A few days later, visitors were trickling in.

“Very nice,” said Charlie, a nearby resident who liked the park’s wide expanse and good visibility. He, his wife and daughter came to the park to enjoy a picnic lunch.

Meanwhile, Cynthia and Joe Valdez, who also live near the park, were relaxing at a table at the dog park. They were watching their two dogs, a terrier named Ellie and a long-haired Chihuahua named Pepito romp and sniff around newly-planted sod in a fenced-in area. Cynthia Valdez was especially impressed by the separate fenced-in areas for large and small dogs. “It’s a lot more secure; we’ll come often now that it’s open” she said.

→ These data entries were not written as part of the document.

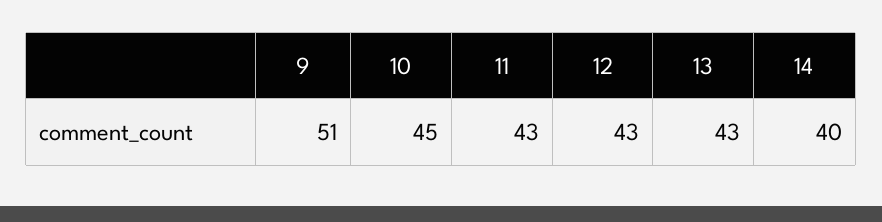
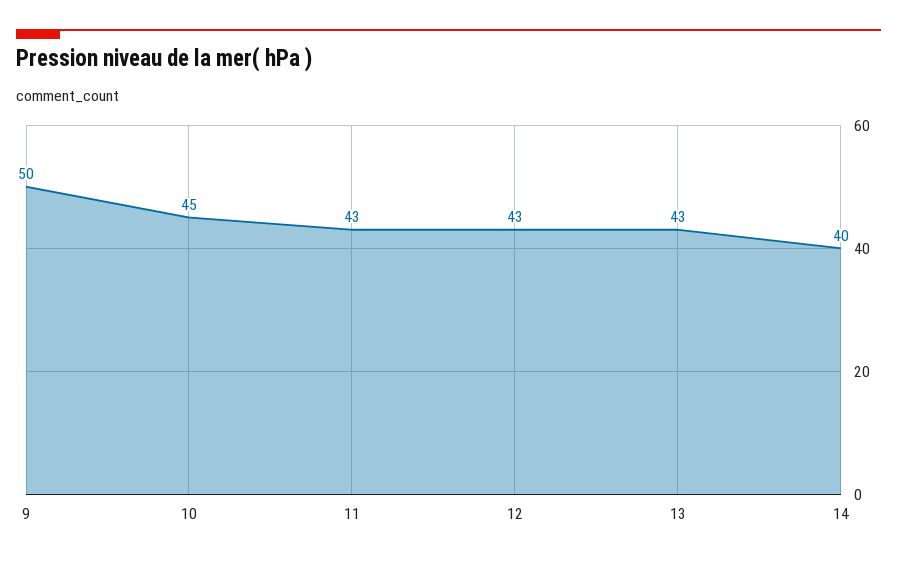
  {
-   "9": 51,
+   "9": 50,
    "10": 45,
    "11": 43,
    "12": 43,
    "13": 43,
    "14": 40
  }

Does she have any complaints about the park?

“There’s a lot of places for the dogs to go to potty, but what about us,?” Valdez asked with a smile. She pointied out the hike to get to the restrooms at the other end of the park.

Liccardo acknowledged that the park’s only restrooms are far away from the dog park. Unfortunately, more restrooms aren’t likely to be added in the near future. “That’s not in the plan that was vetted with the community,” he said.

Like any project, Liccardo said the Watson Park redevelopment faced budgetary constraints. “We looked at what we could deliver with the most value,” he said adding that restroom maintenance is expensive for the city. “We don’t have the ability to maintain a lot of restrooms in our parks.”

Liccardo predicts the crowds the soccer fields and basketball courts will be the most popular features. The first field has traditional grass and is designed for daytime use by neighborhood players. The second field boasts artificial turf and field lights for evening games, which officials expect will attract league players from beyond the immediate neighborhood.

“We thought it was important to serve the wider community,” Liccardo said of the second field, adding that “we wanted to have one field of very high quality that didn’t require a lot of maintenance.”

One popular feature from the old Watson Park that is missing from today’s park is the fenced-in community gardens. Liccardo said there aren’t any immediate plans to add them. However, he noted that there is space allotted for them in the park’s master plan, but there’s no money budgeted for them.

The master plan also leaves space for an 8,000-foot skate park and for a pedestrian bridge over Coyote Creek with a creek trail. No money has yet been budgeted for these projects.